That, analysts say, is the latest example of Biden’s failure to follow through on his promise to seek accountability for the killing – and put human rights at the heart of United States foreign policy.
“This trip is really a slap in the face to all of us who have been advocating for justice for Jamal Khashoggi,” said Raed Jarrar, advocacy director at Democracy for the Arab World Now (DAWN), a group envisioned by Khashoggi and formally established after his death.
Relations between Riyadh and Washington are not as warm as they were under ex-President Donald Trump, who personally defended MBS amid widespread anger in Congress following the killing, and the Biden administration has taken some steps to shed light on what happened.
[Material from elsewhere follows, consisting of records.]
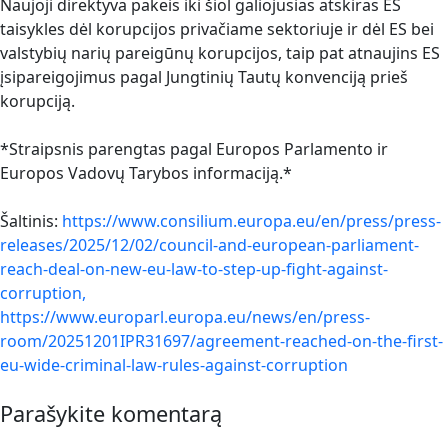
Naujoji direktyva pakeis iki šiol galiojusias atskiras ES
taisykles dėl korupcijos privačiame sektoriuje ir dėl ES bei
valstybių narių pareigūnų korupcijos, taip pat atnaujins ES
įsipareigojimus pagal Jungtinių Tautų konvenciją prieš
korupciją.
*Straipsnis parengtas pagal Europos Parlamento ir
Europos Vadovų Tarybos informaciją.*
Šaltinis:
https://www.consilium.europa.eu/en/press/press-
releases/2025/12/02/council-and-european-parliament-
reach-deal-on-new-eu-law-to-step-up-fight-against-
corruption,
https://www.europarl.europa.eu/news/en/press-
room/20251201IPR31697/agreement-reached-on-the-first-
eu-wide-criminal-law-rules-against-corruption
Parašykite komentarą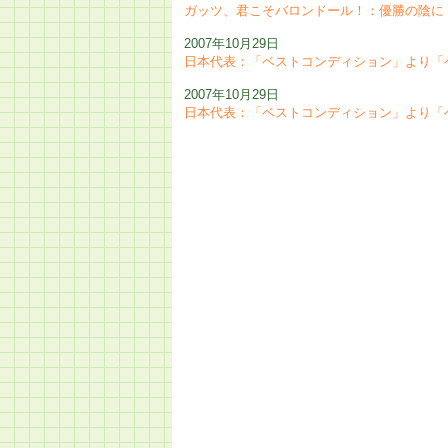
ガッツ、君こそバロンドール！：優勝の陰に
2007年10月29日
日本代表：「ベストコンディション」より「
2007年10月29日
日本代表：「ベストコンディション」より「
Earlier this year, the administration released a brief report on the US intelligence community’s assessment of the murder of Khashoggi, a Washington Post columnist who was killed and dismembered after going to retrieve paperwork at the Saudi consulate in Istanbul in 2018.
“We assess that Saudi Arabia’s Crown Prince Muhammad bin Salman approved an operation in Istanbul, Turkey to capture or kill Saudi journalist Jamal Khashoggi,” the report said.
The findings were rejected by the Saudi government, which has blamed the murder on a crew of rogue officials. Eight unnamed defendants have been sentenced to between seven and 20 years in prison in Saudi Arabia for alleged involvement in the killing.
Saudi officials initially insisted that Khashoggi left the Istanbul consulate unharmed. More than two weeks later, the kingdom acknowledged the killing, but said it was the result of an unauthorised operation that took place without the knowledge of top officials.
The US report’s release renewed calls for Washington to hold the crown prince accountable, but the Biden administration decided against imposing sanctions on bin Salman, arguing that it sought to recalibrate – “not rupture” – ties with Riyadh.
Agnes Callamard, the former United Nations special rapporteur on extrajudicial killings, expressed disappointment in the Biden administration this week, saying “nothing much has changed” since the release of the intelligence community’s assessment.
“They have to be really careful that their pretence of being concerned with human rights, their commitment to democracy, their commitment to human rights, that these do not become pretence only,” said Callamard, who is now secretary general at Amnesty International.
In her own report for the UN in 2019, Callamard concluded that the Saudi government was ultimately responsible for Khashoggi’s killing.
Speaking at an event commemorating the anniversary of the murder on Thursday, Callamard said although those who commissioned the murder have yet to be brought to justice, rights activists and the UN probe have exposed them.
“We have certainly shattered their veneer,” she said. “In my view, the emperor is naked.”
Khashoggi’s murder came at a time when Democrats in Washington were already questioning then-President Trump’s cosy relationship with Saudi royals.
As Trump moved to protect Saudi Arabia’s top leaders from the fallout of the murder, Democrats and some Republicans in Congress pushed for accountability for the death of Khashoggi, who was a US resident and worked for a US newspaper.
As a candidate, Biden echoed that anger against Saudi Arabia. “Khashoggi was, in fact, murdered and dismembered – and I believe in the order of the crown prince,” Biden said in late 2019 on a crowded debate stage ahead of the Democratic primaries.
He pledged to make the kingdom “pay the price” for the murder and promised to end weapon sales to Riyadh. “There’s little social redeeming value of the present government in Saudi Arabia,” Biden said at the time.